Gordon Morris, the executive director of MACO, said he calls the disconnect "marble fever," or what locally elected legislators catch when they get to the capitol.

Montana, like most other states, operates on the premise that county commissioners can do only what the Legislature allows. Efforts to provide more local control have not fared well in Helena. A full-fledged reform package presented in the mid-1970s was rejected and piecemeal efforts since then have only partially given counties more flexibility in dealing with local government problems.

Neu said local governments are under assault at all levels and they need to create a new declaration of interdependence.

"Real leadership starts at the grassroots, while autocracy starts at the top," he said. "Create the required change or others will impose change upon you."

Neu related the experiences of Oregon county officials in their efforts to deal with resource scarcity and the competing and conflicting effects of going it alone.

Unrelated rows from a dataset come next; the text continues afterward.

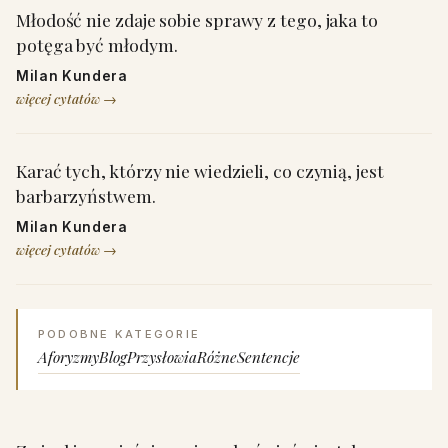
Młodość nie zdaje sobie sprawy z tego, jaka to
potęga być młodym.
Milan Kundera
więcej cytatów →
Karać tych, którzy nie wiedzieli, co czynią, jest
barbarzyństwem.
Milan Kundera
więcej cytatów →
PODOBNE KATEGORIE
Aforyzmy
Blog
Przysłowia
Różne
Sentencje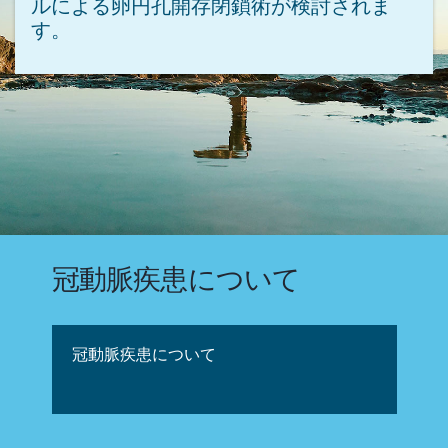
ルによる卵円孔開存閉鎖術が検討されま
す。​
冠動脈疾患について
冠動脈疾患について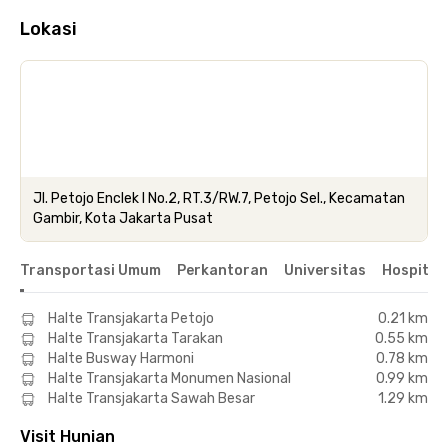
Lokasi
Jl. Petojo Enclek I No.2, RT.3/RW.7, Petojo Sel., Kecamatan
Gambir, Kota Jakarta Pusat
Transportasi Umum
Perkantoran
Universitas
Hospital
Halte Transjakarta Petojo
0.21 km
Halte Transjakarta Tarakan
0.55 km
Halte Busway Harmoni
0.78 km
Halte Transjakarta Monumen Nasional
0.99 km
Halte Transjakarta Sawah Besar
1.29 km
Visit Hunian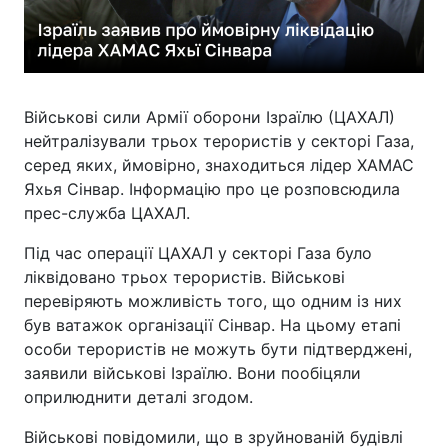
Військові сили Армії оборони Ізраїлю (ЦАХАЛ)
нейтралізували трьох терористів у секторі Газа,
серед яких, ймовірно, знаходиться лідер ХАМАС
Яхья Сінвар. Інформацію про це розповсюдила
прес-служба ЦАХАЛ.
Під час операції ЦАХАЛ у секторі Газа було
ліквідовано трьох терористів. Військові
перевіряють можливість того, що одним із них
був ватажок організації Сінвар. На цьому етапі
особи терористів не можуть бути підтверджені,
заявили військові Ізраїлю. Вони пообіцяли
оприлюднити деталі згодом.
Військові повідомили, що в зруйнованій будівлі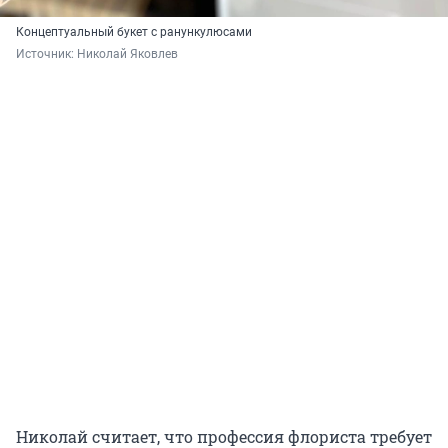
Концептуальный букет с ранункулюсами
Источник: 
Николай Яковлев
Николай считает, что профессия флориста требует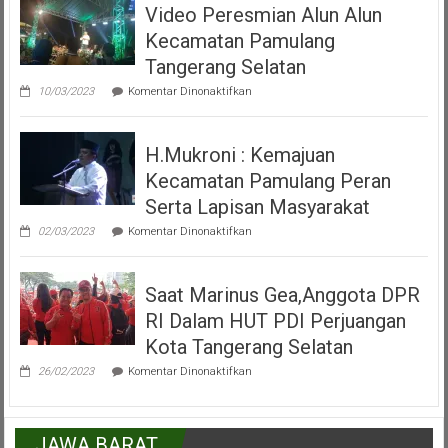
Video Peresmian Alun Alun
Maena
Acara
Kecamatan Pamulang
Misa
Inkulturasi
Tangerang Selatan
IKKSU
pada
Pamulang
10/03/2023
Komentar Dinonaktifkan
Video
Peresmian
Alun
H.Mukroni : Kemajuan
Alun
Kecamatan
Kecamatan Pamulang Peran
Pamulang
Tangerang
Serta Lapisan Masyarakat
Selatan
pada
02/03/2023
Komentar Dinonaktifkan
H.Mukroni
:
Kemajuan
Saat Marinus Gea,Anggota DPR
Kecamatan
Pamulang
RI Dalam HUT PDI Perjuangan
Peran
Serta
Kota Tangerang Selatan
Lapisan
pada
Masyarakat
26/02/2023
Komentar Dinonaktifkan
Saat
Marinus
Gea,Anggota
DPR
JAWA BARAT
RI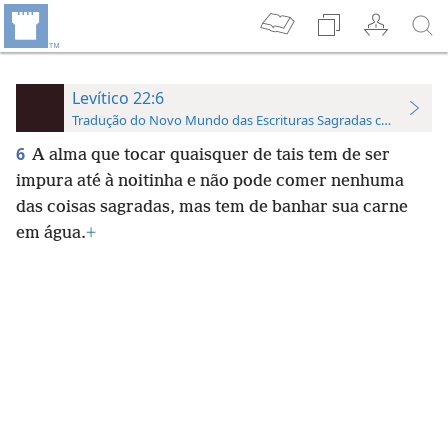
Levítico 22:6
Tradução do Novo Mundo das Escrituras Sagradas com Referên
6
A alma que tocar quaisquer de tais tem de ser
impura até à noitinha e não pode comer nenhuma
das coisas sagradas, mas tem de banhar sua carne
em água.
+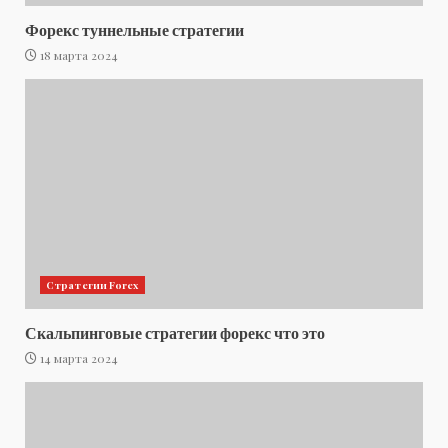
Форекс туннельные стратегии
18 марта 2024
Стратегии Forex
Скальпинговые стратегии форекс что это
14 марта 2024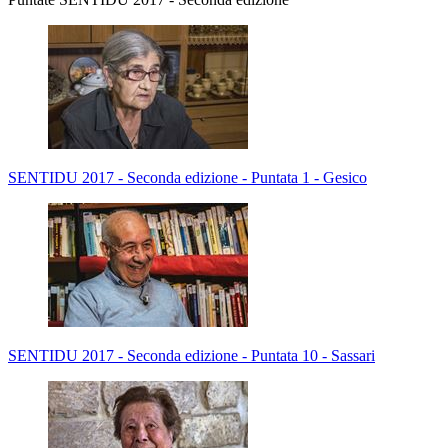
SENTIDU 2017 - Seconda edizione - Puntata 1 - Gesico
SENTIDU 2017 - Seconda edizione - Puntata 10 - Sassari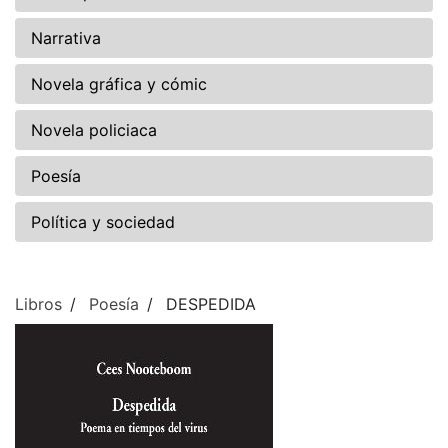
Narrativa
Novela gráfica y cómic
Novela policiaca
Poesía
Política y sociedad
Libros
Poesía
DESPEDIDA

He said that county, city, school district and special jurisdiction districts needed a single funding base for their shared constituencies or "all the people." He said the Oregon model calls for a systematic approach that focuses on the shared interests that overlap.

While the needs of the community in Portland are quite different than those of Pendleton, both areas of the state have common interests in how human services, public safety, community development, transportation and economic development are provided.

Local governments have to be treated as equal in the partnership of providing those services with the funding provided by the state, he said.

"There needs to be a process for educating legislators on the needs of local governments," he said.

He suggested the relationships that have to be fostered not just between counties and other local governments but citizens, legislators and their staffs, candidates for public office, nongovernmental agencies and business leaders.

"You have to frame the agenda for the Legislature for funding," he said.

Details
Today at the Montana Association of Counties Annual Midwinter Meeting:

8:30 to 9:45 a.m. Montana Attorney General Mike McGrath and John Shontz, attorney with the Montana Freedom of Information Network, will lead a workshop on open meetings and public access to public records.

11:15 a.m. to noon, Health Insurance Portability and Accountability Act.

1 to 2 p.m., Secretary of State Bob Brown and Cascade County Commissioner Peggy Beltrone will discuss Montana and the Help America Vote Act.